Regional Research
Regional Growth and Integration
Neighborhood integration is a high standard to achieve in a nation divided by a oppressive history of racial and class segregation. I distinguish two types of integration, superficial and meaningful. Superficial integration happens when people of different background live in the same neighborhood. This diversity can hide spatial division (meaning the data are too coarse to pick up persistent divisions) and social divisions; both have been extensively documented. Meaningful integration is the elimination of social and political divisions between groups.
As US cities diversified, many neighborhoods became superficially and sometimes meaningfully integrated. This project focuses on superficial integration. I hypothesize that for its shortcomings, superficial integration is an important first step with many potential benefits. The geography of integration, however, is uneven. It concentrates not only in cities that have diversified thanks to immigration, but is higher in regions that have constrained housing markets. This points to a paradoxical relationship. Higher housing prices make it more difficult for people of color and lower income people to live in high opportunity neighborhoods, but it also makes race less salient as a deciding factor for where to live and results in more neighborhoods that are highly diverse.
Regional Migration Impact
As part of a team of scholar at USC, Oxy College, and UC Davis, this project examines how migration patterns from the high housing cost Bay Area to the surrounding region has impacted communities receiving large number of migrants. The project focuses on three dimensions:
Drivers of emigration and the socioeconomic impact receiving communities
Changes in long-distance commuting between the hinterland of the region and the Bay Area
Changes to local government finance
The project has also integrated the impact of COVID-19 as an additional factor likely to influence patterns of migration in the short- and medium-term.

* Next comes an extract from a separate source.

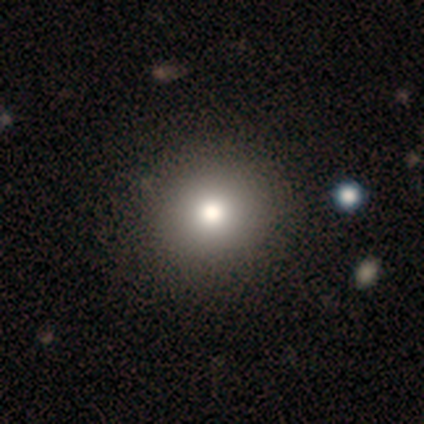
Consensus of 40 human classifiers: smooth-or-featured: smooth: 82% | featured or disk: 15% | star or artifact: 2%
  how-rounded: round: 88% | in between: 9% | cigar-shaped: 3%
  merging: none: 59% | merger: 5% | minor disturbance: 0% | major disturbance: 0%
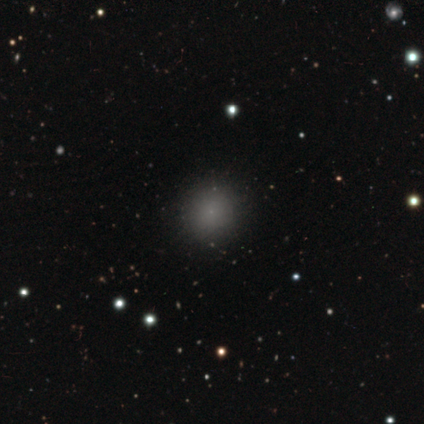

Housing Crisis and Politics
Housing is political. Where housing is built, how much, and for whom are issues that have always been decided in a highly unequal political playing field. This project tracks how people are discussing housing issues on the popular social media platform Twitter.
We collected tweets from 2015 to 2021 to gauge engagement with different housing issues. We find that public housing, despite its marginal status in housing policy and as a share of the housing stock, drives more debate than renter protection and housing supply advocacy. The next phases of the project will focus on who sets the agenda in the various housing threads, how it feeds into political networks and affects change.